Obviously if the op wanted a rental he wouldn’t be selling in the first place.
But it makes no sense to owe 250k in taxes more by kicking the tax can down the road and losing the exclusion while risking even higher tax rates and tenant issues …
One hint is to dig out all your closing statements, including if you ever refinanced. Add up all those costs- most were rolled into the loan so you probably don't remember writing a separate check for them, but they can be pretty substantial and can add to your basis, which would reduce your gain.
There is also a really complicated body of law distinguishing between capital improvements and repairs. Go through your past history and think about everything you spent on the house and run it through the blender as to what is added to basis and what isn't, you might be able to knock the gain down substantially.
As long as you lived in the house as your primary residence, 2 years of the previous 5 years, you may qualify for the exemption.
However, things have been known to change, so check with your tax pro before you start making guesses.
Hasn’t been that way since 2009 ….a rental or second home changed over to a primary later on gets prorated as far as any exclusion when sold …so if you own it 10 years and it is your primary the last two years ,you get only 20% of the exclusion , so the 250k is 50k if single or the 500k is 100k if married.

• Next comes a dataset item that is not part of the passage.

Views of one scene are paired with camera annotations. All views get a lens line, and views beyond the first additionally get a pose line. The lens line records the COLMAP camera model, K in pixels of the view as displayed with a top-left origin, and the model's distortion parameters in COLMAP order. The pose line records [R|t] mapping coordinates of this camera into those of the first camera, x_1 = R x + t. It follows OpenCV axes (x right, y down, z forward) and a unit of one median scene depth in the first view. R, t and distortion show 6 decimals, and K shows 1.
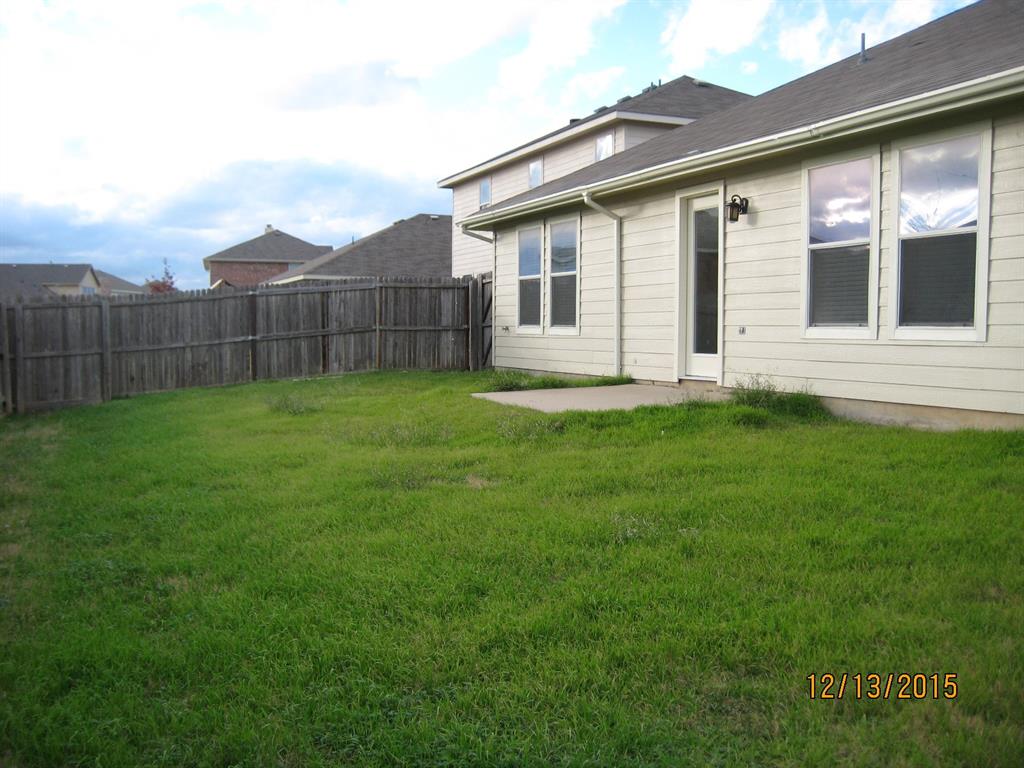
lens RADIAL K [[1070.6, 0, 512.4], [0, 1070.6, 385.0], [0, 0, 1]] dist [-0.096501, 0.000000]
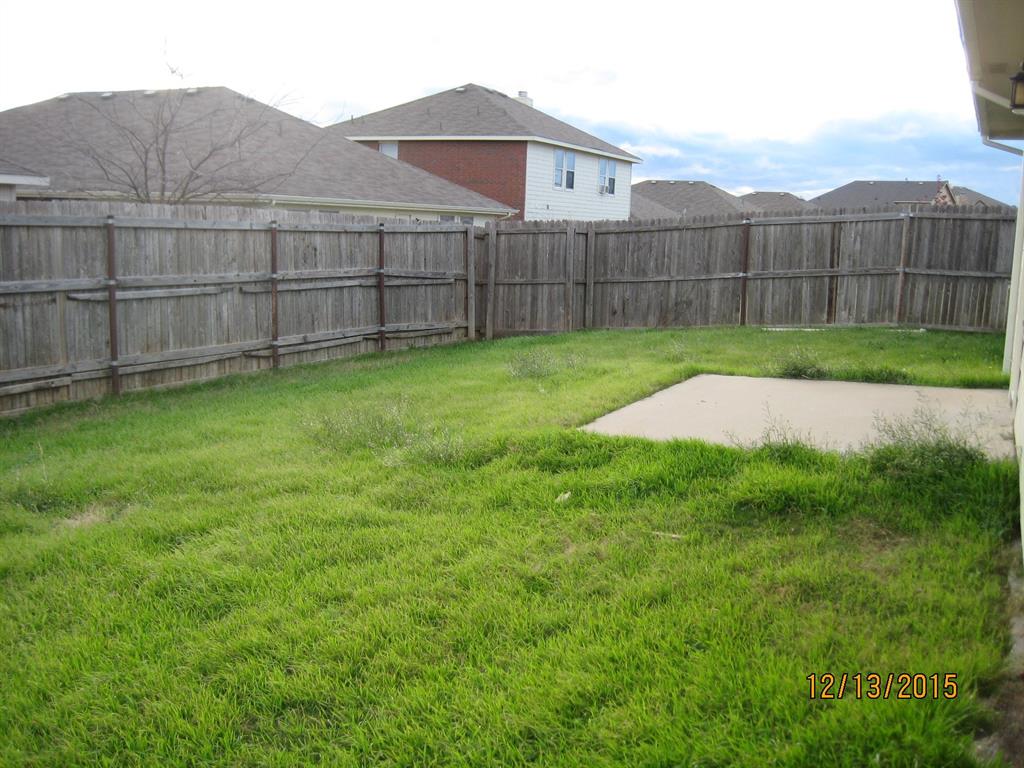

Anything over the prorated exclusion is taxable.
Only the years prior to 2009 won’t get prorated ..anything after gets prorated
Last edited by mathjak107; 05-05-2021 at 03:12 PM..
Thanks for all of the info. Not to get too in the weeds, but if I replaced the roof, can I only add the amount that I paid above the the amount covered by insurance to the basis amount (ie. I upgraded the roof and paid the difference) or can I add the total price even though it was partially paid by insurance? I'm just trying to think of everything I've spent in "improvements".
Thanks for all of the info. Not to get too in the weeds, but if I replaced the roof, can I only add the amount that I paid above the the amount covered by insurance to the basis amount (ie. I upgraded the roof and paid the difference) or can I add the total price even though it was partially paid by insurance? I'm just trying to think of everything I've spent in "improvements".
You can add the full amount that the new roof cost.
It indicates that home insurance proceeds (i.e. "casualty loss proceeds") reduce basis, and the repairs increase basis. So on net, the basis would only go up by the amount paid in excess of the insurance proceeds.